> **TASK REQUIREMENTS**: Whenever a line in the material below contains "debes", copy that line.

> **RECORD SET**:
+++

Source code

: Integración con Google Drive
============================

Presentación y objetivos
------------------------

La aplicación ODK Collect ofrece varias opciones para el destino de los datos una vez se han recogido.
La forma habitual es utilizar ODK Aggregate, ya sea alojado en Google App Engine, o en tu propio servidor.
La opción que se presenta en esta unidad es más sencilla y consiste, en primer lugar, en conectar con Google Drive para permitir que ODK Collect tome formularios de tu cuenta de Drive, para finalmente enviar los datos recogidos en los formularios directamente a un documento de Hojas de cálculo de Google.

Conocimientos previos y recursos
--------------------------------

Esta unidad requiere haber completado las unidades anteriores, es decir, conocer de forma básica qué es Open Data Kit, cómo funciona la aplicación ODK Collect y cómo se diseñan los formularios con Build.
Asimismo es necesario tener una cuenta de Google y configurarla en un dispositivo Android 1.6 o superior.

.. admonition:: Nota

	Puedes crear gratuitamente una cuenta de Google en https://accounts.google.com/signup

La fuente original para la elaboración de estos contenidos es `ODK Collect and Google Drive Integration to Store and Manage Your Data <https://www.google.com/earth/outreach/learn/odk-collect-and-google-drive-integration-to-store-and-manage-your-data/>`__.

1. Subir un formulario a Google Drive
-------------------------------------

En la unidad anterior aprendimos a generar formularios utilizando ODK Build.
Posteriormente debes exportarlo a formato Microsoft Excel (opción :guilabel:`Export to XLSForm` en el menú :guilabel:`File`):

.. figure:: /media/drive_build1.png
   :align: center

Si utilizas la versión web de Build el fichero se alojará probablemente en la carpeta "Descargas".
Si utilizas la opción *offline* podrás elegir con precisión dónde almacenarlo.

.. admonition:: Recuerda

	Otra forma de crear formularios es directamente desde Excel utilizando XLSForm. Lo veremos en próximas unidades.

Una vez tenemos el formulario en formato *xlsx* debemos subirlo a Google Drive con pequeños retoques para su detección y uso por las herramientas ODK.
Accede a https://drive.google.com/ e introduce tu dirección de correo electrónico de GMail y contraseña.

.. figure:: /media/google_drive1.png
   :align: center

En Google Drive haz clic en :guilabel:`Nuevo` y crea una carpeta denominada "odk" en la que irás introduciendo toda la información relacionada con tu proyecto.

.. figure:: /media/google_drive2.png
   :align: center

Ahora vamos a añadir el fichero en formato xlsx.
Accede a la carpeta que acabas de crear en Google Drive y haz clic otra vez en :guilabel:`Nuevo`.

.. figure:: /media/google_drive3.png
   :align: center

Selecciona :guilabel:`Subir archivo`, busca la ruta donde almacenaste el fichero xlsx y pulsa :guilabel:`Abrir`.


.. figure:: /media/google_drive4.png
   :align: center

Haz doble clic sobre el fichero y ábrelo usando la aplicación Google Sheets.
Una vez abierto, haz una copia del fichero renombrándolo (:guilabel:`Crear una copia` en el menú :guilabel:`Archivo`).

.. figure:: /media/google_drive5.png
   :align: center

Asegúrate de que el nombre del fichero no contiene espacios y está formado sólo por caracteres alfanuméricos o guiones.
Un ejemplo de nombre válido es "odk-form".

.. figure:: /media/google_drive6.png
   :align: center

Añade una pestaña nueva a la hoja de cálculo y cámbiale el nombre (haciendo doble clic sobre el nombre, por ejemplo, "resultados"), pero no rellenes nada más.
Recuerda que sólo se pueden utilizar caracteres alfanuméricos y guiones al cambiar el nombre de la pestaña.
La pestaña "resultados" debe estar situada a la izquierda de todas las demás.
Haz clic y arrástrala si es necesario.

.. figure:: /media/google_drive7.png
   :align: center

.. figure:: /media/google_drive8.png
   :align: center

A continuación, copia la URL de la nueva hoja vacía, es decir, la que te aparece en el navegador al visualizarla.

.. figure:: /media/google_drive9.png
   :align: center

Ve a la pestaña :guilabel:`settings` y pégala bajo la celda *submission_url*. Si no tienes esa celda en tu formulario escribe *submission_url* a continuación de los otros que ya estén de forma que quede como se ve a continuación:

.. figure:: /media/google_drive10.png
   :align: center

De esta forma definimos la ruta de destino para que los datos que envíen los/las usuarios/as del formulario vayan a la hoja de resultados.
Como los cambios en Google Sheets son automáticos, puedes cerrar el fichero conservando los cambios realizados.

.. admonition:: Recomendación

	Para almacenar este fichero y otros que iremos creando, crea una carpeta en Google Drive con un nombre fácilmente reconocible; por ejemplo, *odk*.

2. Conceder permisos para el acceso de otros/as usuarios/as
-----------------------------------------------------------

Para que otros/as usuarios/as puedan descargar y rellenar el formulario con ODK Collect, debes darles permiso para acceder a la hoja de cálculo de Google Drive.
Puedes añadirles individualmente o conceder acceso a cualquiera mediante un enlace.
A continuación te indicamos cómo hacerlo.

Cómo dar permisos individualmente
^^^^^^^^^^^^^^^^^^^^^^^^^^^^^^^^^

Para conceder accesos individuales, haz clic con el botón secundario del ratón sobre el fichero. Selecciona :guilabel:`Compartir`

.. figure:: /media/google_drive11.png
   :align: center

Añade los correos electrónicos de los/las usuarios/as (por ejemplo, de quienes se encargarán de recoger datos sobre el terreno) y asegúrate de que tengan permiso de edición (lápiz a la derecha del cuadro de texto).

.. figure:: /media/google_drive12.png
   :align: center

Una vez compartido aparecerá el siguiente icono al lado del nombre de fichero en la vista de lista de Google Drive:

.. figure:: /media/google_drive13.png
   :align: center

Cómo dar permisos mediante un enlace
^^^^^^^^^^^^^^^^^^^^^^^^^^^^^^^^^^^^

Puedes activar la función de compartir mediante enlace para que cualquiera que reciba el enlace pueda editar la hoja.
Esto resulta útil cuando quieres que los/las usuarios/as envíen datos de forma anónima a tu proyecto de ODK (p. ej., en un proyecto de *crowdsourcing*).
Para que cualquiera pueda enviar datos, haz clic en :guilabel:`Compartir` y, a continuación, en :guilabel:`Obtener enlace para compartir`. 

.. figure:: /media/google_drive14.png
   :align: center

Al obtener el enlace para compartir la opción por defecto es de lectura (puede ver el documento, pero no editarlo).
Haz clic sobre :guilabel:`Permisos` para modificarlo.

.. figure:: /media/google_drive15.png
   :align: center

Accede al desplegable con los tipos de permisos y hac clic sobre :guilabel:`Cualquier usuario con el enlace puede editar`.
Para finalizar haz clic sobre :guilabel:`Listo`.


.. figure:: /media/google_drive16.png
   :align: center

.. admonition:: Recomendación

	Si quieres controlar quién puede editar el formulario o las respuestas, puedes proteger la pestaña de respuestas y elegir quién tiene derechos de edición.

+++

> **SOLVED PROBLEM**:
Posteriormente debes exportarlo a formato Microsoft Excel (opción :guilabel:`Export to XLSForm` en el menú :guilabel:`File`):
Para que otros/as usuarios/as puedan descargar y rellenar el formulario con ODK Collect, debes darles permiso para acceder a la hoja de cálculo de Google Drive.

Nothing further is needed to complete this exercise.